Elle fut irritée qu'il lui rappelât ce nom. Car, après d'infinis calculs, des réflexions pleines d'angoisse, elle avait décidé en elle-même que Hugues ne pouvait être le fils de Jean. A ce torturant travail, recommencé toujours, elle avait passé la plupart des heures, étendue sur le long fauteuil d'osier, dehors, à l'ombre, dans le lourd enchantement, la tiédeur et le silence des après-midi d'été. Paulette, alors, se promenait, avec sa gouvernante, à travers le parc ou la proche campagne, dans la petite voiture, dont les secousses désormais étaient interdites à Simone. Par une fenêtre ouverte de la maison, des mélodies sans cesse reprises, travaillées, changées, ou bien, au contraire, triomphalement envolées d'un seul essor, s'échappaient de la solitude studieuse où s'enfermait le musicien. La pensée de la jeune femme parfois s'engourdissait à les entendre, [Pg 191] ces mélodies que l'espace affaiblissait, dispersait comme des lambeaux de songe, épandait comme une vapeur d'harmonie sur l'immobilité des verdures profondes. Une douceur l'enveloppait, lui caressait l'âme, douceur venue du calme et de la beauté des choses, et venue aussi, à travers l'inconsciente mémoire, de quelque insondable existence passée. Mais une secousse la rappelait à elle-même; son cœur se crispait sous une étreinte; et de nouveau la question surgissait: «L'enfant que je porte... de qui est-il?» Alors une brume de tristesse et de honte voilait la campagne ensoleillée; tout oscillait et chavirait dans une ombre soudaine; et ce piano... ce piano qui chantait infatigablement sous les doigts de Roger, prenait une telle voix d'ironie et de reproche, que parfois Simone, dans un énervement affolé, collait, en serrant les dents, les paumes de ses mains sur ses oreilles.

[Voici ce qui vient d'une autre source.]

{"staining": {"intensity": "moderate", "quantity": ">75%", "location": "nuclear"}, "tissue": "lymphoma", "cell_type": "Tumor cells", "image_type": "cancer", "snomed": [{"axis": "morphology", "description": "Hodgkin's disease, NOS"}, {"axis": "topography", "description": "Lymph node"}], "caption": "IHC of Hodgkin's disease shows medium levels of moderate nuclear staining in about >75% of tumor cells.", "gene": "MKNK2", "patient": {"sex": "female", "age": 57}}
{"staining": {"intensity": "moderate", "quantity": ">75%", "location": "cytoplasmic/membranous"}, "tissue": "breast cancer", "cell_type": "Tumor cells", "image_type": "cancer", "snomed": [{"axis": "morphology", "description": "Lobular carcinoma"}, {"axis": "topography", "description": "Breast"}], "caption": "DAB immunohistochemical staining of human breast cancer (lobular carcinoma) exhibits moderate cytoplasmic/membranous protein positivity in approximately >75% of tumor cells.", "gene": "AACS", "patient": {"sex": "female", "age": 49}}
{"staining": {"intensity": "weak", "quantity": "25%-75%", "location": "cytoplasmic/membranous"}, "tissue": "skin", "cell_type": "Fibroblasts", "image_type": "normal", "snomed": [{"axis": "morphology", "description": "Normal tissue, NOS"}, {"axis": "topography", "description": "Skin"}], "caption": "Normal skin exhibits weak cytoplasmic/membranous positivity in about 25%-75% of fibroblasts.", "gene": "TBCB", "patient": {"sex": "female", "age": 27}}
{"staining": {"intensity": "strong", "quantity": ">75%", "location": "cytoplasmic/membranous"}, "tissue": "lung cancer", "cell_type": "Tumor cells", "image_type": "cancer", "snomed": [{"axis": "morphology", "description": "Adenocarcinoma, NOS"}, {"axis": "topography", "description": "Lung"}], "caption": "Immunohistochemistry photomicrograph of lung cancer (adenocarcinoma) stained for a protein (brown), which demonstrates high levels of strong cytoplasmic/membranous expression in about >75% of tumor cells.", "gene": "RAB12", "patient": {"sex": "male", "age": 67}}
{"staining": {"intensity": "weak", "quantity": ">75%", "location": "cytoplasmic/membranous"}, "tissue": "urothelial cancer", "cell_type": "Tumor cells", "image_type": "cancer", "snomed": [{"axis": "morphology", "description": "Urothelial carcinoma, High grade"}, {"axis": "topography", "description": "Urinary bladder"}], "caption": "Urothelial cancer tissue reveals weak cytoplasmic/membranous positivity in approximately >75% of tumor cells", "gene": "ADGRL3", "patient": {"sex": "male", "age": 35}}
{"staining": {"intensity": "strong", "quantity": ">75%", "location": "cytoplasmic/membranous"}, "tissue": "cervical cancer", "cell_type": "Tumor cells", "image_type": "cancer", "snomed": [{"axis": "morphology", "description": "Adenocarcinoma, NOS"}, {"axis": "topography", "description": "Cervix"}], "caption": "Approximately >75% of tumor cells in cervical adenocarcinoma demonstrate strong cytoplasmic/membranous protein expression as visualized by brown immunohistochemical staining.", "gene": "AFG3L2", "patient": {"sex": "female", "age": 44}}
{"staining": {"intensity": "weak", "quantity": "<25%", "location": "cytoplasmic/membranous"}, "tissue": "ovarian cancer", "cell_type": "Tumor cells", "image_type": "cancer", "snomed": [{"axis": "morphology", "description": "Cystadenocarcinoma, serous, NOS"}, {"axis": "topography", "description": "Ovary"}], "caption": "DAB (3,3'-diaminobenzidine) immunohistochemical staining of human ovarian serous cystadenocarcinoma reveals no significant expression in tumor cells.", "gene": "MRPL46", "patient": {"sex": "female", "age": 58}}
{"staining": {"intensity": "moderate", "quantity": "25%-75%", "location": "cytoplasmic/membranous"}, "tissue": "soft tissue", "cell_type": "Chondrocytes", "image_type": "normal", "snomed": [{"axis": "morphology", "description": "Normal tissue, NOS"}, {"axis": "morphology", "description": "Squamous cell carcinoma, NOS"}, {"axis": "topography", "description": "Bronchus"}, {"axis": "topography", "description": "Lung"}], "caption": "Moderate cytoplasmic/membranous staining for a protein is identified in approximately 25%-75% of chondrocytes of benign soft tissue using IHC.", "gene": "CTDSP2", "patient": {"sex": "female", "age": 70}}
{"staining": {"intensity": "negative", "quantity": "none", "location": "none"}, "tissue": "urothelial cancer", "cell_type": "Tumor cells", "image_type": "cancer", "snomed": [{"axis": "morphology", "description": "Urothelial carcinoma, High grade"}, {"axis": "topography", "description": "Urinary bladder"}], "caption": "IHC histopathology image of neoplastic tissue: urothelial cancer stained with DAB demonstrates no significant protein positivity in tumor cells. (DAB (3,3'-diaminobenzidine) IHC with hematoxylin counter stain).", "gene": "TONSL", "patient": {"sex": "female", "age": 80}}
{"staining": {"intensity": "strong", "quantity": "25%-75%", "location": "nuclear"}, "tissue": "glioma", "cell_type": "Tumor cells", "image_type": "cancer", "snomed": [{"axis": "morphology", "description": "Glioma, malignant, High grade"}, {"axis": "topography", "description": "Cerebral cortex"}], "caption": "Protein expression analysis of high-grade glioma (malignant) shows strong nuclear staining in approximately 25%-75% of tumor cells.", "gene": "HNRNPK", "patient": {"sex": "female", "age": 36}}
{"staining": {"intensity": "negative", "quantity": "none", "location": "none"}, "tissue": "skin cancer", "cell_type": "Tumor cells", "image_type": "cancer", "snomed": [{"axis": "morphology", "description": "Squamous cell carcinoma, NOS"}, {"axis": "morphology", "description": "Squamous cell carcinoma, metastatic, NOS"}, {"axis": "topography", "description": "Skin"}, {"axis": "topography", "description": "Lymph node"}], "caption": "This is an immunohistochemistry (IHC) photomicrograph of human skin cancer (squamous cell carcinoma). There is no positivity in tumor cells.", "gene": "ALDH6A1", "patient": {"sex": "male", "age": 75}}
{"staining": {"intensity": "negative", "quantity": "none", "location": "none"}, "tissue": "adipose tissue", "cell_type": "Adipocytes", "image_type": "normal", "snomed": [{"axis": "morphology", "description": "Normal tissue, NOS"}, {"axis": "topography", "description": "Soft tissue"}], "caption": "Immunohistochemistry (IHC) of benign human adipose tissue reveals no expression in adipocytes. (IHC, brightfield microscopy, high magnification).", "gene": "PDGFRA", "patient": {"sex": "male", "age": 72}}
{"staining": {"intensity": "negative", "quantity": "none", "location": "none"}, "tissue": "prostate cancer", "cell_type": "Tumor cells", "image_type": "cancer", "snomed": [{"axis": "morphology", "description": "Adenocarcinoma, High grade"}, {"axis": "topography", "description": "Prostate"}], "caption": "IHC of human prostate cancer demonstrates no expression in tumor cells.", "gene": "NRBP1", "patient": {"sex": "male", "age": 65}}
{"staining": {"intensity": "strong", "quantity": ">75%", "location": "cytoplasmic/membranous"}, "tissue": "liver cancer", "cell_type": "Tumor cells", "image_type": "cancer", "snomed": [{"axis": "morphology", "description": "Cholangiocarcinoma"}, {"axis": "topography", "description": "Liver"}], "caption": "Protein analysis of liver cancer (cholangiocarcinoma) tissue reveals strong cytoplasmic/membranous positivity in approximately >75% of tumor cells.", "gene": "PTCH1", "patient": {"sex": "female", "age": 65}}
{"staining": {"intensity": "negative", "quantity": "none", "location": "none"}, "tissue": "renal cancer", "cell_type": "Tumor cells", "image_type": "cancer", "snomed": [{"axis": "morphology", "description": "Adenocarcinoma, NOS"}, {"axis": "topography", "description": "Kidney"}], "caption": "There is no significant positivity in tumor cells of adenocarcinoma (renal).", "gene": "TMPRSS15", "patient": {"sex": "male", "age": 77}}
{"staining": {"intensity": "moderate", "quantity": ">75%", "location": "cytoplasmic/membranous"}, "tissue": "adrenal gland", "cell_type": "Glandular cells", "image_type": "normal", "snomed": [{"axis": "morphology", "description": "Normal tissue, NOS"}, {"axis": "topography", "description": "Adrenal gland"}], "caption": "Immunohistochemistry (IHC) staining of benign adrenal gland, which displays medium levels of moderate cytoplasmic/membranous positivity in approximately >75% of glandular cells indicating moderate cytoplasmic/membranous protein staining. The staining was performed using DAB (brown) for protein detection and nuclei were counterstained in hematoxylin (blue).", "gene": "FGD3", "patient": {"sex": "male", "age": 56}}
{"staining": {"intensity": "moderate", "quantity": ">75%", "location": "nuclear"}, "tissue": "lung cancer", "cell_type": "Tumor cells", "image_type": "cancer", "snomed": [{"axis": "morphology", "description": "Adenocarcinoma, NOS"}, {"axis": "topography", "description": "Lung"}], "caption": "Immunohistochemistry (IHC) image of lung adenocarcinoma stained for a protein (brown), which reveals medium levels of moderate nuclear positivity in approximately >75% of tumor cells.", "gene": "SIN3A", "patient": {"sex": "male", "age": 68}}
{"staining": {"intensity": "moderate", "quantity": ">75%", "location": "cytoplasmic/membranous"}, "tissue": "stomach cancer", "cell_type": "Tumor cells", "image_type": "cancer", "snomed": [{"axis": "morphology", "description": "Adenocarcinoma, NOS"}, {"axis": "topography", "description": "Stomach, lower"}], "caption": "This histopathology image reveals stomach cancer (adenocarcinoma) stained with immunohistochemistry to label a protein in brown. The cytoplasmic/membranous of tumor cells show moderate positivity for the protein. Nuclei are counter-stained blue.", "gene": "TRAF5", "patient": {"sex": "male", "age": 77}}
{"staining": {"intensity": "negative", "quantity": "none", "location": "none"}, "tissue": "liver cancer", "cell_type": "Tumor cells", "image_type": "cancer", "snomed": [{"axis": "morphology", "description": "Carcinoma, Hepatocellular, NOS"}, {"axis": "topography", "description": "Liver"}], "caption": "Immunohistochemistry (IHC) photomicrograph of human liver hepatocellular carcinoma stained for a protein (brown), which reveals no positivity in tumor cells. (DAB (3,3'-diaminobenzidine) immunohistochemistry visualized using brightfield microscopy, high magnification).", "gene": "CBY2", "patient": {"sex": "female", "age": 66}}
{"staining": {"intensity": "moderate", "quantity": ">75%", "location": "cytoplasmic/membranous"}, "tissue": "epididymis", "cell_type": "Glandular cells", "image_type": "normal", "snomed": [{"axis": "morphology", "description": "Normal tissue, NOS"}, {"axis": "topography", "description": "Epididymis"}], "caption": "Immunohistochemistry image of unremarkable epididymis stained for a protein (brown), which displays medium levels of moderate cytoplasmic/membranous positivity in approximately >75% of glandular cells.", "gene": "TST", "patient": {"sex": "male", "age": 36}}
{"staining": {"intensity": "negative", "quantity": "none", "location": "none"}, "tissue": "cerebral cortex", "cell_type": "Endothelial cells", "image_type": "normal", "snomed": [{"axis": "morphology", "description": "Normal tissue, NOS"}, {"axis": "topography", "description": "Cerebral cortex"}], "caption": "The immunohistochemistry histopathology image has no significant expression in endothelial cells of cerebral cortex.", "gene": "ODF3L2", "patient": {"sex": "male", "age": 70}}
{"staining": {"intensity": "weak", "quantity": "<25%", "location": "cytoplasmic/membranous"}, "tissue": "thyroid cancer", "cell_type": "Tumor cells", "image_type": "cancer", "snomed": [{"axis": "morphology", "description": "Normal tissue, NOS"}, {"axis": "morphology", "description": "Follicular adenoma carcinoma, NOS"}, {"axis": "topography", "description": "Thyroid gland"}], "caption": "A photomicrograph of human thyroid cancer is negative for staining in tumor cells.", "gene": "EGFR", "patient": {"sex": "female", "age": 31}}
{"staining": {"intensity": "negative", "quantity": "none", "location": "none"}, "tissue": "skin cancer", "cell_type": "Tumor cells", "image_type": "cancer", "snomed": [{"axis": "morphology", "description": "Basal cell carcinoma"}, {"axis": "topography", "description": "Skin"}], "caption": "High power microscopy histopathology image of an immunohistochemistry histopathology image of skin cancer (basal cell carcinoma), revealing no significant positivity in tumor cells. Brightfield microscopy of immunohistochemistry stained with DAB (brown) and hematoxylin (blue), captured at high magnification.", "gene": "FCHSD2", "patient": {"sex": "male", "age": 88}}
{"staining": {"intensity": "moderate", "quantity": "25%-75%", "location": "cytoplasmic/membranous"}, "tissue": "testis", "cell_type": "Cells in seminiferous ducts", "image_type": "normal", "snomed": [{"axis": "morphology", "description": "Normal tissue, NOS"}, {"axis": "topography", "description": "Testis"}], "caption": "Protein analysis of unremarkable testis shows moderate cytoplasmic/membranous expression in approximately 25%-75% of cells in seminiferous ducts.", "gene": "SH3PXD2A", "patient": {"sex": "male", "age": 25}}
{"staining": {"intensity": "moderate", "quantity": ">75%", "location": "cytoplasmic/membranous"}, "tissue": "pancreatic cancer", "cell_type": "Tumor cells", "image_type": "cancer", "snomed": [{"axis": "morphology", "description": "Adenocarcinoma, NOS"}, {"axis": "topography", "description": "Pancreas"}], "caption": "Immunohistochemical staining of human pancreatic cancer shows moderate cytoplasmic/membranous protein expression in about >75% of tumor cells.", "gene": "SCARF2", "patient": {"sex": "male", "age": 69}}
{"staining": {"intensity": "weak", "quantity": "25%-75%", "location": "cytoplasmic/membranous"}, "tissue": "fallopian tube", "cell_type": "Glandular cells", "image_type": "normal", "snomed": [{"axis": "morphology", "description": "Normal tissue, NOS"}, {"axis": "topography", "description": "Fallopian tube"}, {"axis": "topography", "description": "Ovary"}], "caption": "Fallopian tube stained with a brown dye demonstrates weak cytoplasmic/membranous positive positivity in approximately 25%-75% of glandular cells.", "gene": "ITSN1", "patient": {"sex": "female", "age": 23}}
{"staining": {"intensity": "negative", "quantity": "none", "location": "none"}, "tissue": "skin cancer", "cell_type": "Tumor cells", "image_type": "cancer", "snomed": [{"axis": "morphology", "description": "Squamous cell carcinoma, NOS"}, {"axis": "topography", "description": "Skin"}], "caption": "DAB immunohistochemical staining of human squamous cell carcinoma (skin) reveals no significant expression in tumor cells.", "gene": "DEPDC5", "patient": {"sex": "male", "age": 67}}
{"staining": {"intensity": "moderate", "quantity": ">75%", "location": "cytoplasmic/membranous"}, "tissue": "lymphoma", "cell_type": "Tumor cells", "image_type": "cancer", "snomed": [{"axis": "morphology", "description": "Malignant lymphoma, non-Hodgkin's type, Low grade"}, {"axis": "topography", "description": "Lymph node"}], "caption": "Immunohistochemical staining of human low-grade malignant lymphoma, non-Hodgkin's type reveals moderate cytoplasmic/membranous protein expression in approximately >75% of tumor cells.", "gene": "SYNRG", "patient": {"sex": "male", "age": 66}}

Mettre au monde un enfant sans savoir au juste quel est son père, représentait aux yeux de Mme Mervil un tel excès de dégradation qu'elle n'en imaginait point de pire pour une femme. Et elle en était là!... De son fragile roman, dissipé comme un rêve, cette réalité abominable lui restait! Comment ne l'avait-elle pas prévue?... C'est que, sa fille ayant huit ans déjà sans qu'un second espoir de maternité se fût offert à Simone, la jeune femme avait perdu l'habitude de songer, [Pg 192] pour elle-même, aux conséquences naturelles de l'amour. Si sa liaison avec Jean avait duré, peut-être une triste et suprême prudence fût-elle intervenue pour lui épargner au moins cette infamie d'offrir à la tendresse de Mervil un enfant qui ne fût pas le sien. Mais tout cela avait été si plein d'étonnement, si troublé, si court, d'une rapidité de vertige!... Même quand une clairvoyance, par hasard, avait ouvert les yeux de Simone, vite et volontairement elle avait refermé les paupières, en se disant: «Voyons... ce serait une fatalité trop extraordinaire... C'est impossible!» Et, pour mieux nier à elle-même cette possibilité, qui, si incertaine pourtant, la gênait, la maîtresse de M. d'Espayrac avait comme à plaisir brouillé dans sa mémoire les dates de leurs si rares baisers.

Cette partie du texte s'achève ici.